NMPF supports the federal legislation that authorizes the FMMO system, as well as improvements that increase clarity and producer understanding of milk pricing and ensure an orderly market and fair prices for dairy farmers.

Proposed changes to the Federal Milk Marketing Order System include:

  • Returning to the “higher of” Class I mover;
  • Discontinuing the use of barrel cheese in the protein component price formula;
  • Extending the current 30-day reporting limit to 45 days on forward priced sales on nonfat dry milk and dry whey to capture more exports sales in the USDA product price reporting;
  • Updating milk component factors for protein, other solids and nonfat solids in the Class III and Class IV skim milk price formulas;
  • Developing a process to ensure make-allowances are reviewed more frequently through legislation directing USDA to conduct mandatory plant-cost studies every two years;
  • Updating dairy product manufacturing allowances contained in the USDA milk price formulas; and
  • Updating the Class I differential price system to reflect changes in the cost of delivering bulk milk to fluid processing plants.

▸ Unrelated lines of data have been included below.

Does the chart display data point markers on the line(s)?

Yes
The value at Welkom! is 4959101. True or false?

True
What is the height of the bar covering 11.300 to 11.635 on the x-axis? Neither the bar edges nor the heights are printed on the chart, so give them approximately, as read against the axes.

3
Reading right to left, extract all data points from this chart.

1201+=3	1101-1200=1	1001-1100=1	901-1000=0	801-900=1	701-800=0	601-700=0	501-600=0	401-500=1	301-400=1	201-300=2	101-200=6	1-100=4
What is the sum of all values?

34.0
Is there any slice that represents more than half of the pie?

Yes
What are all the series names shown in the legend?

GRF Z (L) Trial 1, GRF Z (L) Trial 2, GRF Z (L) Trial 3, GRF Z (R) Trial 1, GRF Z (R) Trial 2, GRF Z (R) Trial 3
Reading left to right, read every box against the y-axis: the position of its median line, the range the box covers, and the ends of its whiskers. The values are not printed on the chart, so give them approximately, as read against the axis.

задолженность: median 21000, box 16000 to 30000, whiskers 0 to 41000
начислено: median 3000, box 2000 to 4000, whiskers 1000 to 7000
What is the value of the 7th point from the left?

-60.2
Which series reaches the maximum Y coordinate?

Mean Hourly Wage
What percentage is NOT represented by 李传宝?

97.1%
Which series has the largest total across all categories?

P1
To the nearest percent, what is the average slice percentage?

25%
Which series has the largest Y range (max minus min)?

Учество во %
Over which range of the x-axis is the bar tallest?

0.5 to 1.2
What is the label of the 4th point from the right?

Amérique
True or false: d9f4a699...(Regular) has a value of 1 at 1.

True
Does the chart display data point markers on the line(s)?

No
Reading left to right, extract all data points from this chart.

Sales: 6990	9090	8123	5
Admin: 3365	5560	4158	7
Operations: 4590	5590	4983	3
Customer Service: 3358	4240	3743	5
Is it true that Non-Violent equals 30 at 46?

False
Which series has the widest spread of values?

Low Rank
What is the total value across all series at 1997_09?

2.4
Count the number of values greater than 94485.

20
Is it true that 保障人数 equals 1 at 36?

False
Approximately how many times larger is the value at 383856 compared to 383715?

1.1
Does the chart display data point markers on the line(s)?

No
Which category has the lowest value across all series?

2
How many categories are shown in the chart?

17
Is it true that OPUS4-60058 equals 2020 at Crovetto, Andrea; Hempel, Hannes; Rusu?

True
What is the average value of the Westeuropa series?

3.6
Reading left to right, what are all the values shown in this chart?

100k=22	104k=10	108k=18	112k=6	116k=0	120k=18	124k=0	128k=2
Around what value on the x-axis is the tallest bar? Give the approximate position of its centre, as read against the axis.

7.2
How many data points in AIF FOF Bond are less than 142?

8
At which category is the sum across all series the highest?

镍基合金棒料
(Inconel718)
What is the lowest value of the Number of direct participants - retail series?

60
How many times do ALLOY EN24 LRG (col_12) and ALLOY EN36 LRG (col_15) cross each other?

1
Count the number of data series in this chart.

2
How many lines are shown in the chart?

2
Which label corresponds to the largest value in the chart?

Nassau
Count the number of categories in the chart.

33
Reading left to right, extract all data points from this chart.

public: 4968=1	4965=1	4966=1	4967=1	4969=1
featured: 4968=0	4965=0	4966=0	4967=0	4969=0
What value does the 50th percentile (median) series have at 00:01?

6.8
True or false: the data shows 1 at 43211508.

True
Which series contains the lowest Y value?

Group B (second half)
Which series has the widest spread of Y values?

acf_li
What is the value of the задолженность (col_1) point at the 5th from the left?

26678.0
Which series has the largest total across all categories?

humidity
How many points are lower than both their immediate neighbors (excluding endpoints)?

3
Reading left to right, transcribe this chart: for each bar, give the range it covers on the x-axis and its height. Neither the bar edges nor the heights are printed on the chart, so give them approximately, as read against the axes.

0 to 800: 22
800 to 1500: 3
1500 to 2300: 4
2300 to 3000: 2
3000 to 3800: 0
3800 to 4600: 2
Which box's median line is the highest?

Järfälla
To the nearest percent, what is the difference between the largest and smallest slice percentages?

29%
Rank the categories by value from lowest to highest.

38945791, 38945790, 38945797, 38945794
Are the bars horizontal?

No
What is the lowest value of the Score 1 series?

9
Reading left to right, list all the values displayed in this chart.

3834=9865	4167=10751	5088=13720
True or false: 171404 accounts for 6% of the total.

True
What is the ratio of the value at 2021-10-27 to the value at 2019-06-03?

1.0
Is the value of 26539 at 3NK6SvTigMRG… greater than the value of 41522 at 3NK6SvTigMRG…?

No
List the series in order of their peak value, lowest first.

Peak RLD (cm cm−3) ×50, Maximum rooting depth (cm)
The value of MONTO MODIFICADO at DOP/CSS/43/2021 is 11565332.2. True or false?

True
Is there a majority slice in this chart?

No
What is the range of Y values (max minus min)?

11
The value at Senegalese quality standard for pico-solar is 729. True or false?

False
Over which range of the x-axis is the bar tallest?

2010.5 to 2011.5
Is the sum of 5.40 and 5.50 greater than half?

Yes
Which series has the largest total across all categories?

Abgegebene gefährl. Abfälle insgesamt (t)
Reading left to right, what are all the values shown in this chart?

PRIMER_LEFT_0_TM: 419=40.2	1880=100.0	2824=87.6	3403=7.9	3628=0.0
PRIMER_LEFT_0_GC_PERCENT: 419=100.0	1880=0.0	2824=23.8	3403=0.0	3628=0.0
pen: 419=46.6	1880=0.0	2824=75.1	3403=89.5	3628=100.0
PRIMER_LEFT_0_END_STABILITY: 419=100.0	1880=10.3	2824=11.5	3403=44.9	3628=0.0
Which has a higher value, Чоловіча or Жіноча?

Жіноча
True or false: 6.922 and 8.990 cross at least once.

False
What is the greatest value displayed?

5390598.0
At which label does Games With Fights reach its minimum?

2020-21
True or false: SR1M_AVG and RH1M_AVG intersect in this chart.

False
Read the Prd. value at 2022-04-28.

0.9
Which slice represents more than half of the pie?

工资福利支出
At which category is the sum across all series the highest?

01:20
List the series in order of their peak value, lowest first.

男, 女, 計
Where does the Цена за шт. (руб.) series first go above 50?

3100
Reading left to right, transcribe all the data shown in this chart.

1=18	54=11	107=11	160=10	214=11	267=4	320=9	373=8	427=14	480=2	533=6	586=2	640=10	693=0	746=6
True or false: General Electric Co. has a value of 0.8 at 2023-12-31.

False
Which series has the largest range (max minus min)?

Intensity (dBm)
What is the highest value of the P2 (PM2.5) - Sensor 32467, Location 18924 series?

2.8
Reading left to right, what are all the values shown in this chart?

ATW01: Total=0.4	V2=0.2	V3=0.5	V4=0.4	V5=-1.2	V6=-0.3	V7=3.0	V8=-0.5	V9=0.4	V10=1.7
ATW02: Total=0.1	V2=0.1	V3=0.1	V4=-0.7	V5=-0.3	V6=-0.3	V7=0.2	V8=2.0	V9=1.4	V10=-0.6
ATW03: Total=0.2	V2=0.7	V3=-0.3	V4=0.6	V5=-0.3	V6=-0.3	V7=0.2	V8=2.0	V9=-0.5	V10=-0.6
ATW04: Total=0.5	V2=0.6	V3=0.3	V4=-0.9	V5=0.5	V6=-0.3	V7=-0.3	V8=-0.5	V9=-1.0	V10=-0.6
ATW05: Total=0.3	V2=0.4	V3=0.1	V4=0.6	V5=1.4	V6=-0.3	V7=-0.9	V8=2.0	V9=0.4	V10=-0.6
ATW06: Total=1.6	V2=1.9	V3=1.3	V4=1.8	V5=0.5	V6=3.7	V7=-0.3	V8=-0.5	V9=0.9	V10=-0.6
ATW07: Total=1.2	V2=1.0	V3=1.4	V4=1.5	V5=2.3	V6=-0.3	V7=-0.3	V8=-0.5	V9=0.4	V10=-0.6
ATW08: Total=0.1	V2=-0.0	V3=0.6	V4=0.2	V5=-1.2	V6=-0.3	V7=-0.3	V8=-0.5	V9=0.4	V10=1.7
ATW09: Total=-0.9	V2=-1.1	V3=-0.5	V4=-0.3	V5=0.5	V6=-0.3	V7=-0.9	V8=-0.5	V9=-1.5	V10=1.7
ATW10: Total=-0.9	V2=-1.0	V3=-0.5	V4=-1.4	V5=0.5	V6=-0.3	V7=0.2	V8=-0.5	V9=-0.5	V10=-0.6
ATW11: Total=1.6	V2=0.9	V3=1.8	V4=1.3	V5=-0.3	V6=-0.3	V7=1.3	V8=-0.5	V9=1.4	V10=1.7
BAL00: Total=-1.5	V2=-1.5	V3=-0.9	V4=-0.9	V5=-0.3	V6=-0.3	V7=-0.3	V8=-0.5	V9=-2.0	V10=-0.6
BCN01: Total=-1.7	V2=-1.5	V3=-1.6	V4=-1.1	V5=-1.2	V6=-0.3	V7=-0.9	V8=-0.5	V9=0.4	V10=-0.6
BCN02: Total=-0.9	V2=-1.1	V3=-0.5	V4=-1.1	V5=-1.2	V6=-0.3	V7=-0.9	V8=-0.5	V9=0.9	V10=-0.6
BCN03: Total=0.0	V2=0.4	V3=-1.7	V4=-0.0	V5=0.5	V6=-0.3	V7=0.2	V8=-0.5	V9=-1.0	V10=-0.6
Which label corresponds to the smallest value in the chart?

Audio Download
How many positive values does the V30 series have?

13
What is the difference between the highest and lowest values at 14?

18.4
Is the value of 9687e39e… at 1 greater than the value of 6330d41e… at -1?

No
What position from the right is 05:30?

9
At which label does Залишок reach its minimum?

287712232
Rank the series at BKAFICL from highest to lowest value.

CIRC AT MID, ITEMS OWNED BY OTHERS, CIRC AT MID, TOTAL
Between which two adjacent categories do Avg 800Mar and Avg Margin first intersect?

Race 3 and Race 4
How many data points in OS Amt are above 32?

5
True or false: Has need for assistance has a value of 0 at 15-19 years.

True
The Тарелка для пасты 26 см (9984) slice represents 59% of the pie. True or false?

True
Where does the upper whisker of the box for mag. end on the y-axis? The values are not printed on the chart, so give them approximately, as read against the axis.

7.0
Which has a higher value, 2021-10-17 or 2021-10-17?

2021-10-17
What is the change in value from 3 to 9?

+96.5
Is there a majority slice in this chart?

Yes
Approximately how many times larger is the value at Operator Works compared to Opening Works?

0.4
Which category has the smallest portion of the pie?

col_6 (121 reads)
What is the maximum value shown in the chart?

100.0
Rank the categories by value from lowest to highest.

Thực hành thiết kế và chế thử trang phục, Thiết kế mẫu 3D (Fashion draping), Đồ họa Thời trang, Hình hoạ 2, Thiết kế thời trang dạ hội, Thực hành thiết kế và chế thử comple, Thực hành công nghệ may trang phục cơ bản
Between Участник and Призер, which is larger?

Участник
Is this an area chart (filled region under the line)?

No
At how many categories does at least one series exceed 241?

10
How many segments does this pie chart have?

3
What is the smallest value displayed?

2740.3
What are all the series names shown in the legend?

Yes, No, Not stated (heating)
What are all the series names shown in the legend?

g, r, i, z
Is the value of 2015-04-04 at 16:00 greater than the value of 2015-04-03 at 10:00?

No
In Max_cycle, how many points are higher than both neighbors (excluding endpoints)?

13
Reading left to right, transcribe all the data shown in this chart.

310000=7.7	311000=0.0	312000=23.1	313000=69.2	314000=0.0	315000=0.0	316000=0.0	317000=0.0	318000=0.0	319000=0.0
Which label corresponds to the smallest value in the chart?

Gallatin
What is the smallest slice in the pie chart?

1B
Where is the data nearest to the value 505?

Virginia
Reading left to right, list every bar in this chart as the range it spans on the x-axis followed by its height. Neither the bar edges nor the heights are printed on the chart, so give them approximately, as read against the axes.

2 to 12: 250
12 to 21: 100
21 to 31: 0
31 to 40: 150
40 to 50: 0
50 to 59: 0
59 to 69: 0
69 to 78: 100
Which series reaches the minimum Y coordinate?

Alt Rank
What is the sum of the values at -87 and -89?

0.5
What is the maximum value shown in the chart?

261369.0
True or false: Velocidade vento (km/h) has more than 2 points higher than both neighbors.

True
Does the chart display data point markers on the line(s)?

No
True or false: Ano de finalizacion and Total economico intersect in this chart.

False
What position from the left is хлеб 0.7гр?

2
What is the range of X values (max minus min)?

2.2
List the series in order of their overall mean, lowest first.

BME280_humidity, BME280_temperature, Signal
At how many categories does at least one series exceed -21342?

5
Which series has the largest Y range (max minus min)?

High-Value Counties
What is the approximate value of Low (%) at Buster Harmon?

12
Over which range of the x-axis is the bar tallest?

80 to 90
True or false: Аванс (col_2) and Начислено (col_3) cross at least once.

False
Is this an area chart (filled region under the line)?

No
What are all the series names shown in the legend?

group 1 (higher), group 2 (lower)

NMPF also supports the ability of cooperatives to vote as a bloc on FMMO issues, supporting the goal of dairy cooperatives to effectively market milk for the highest possible financial return to its farmer-owners.

Key Points

  • FMMOs exist to promote orderly marketing conditions in fluid milk markets, supervise terms of trade that achieve more equality of bargaining between dairy farmers and milk processors, and assure that consumers have an adequate dairy supply.
  • The experience of the COVID pandemic brought into focus the need for a modernized FMMO system. A change to the fluid-milk pricing formula in the 2018 Farm Bill led to more than $750 million in lost revenues for dairy producers in the second half of 2020, a circumstance that can’t be repeated.
  • The last major FMMO revamp occurred in 2000, meaning everything from milk component calculations to the so-called “make allowance” for cooperatives that process milk are overdue to be revisited.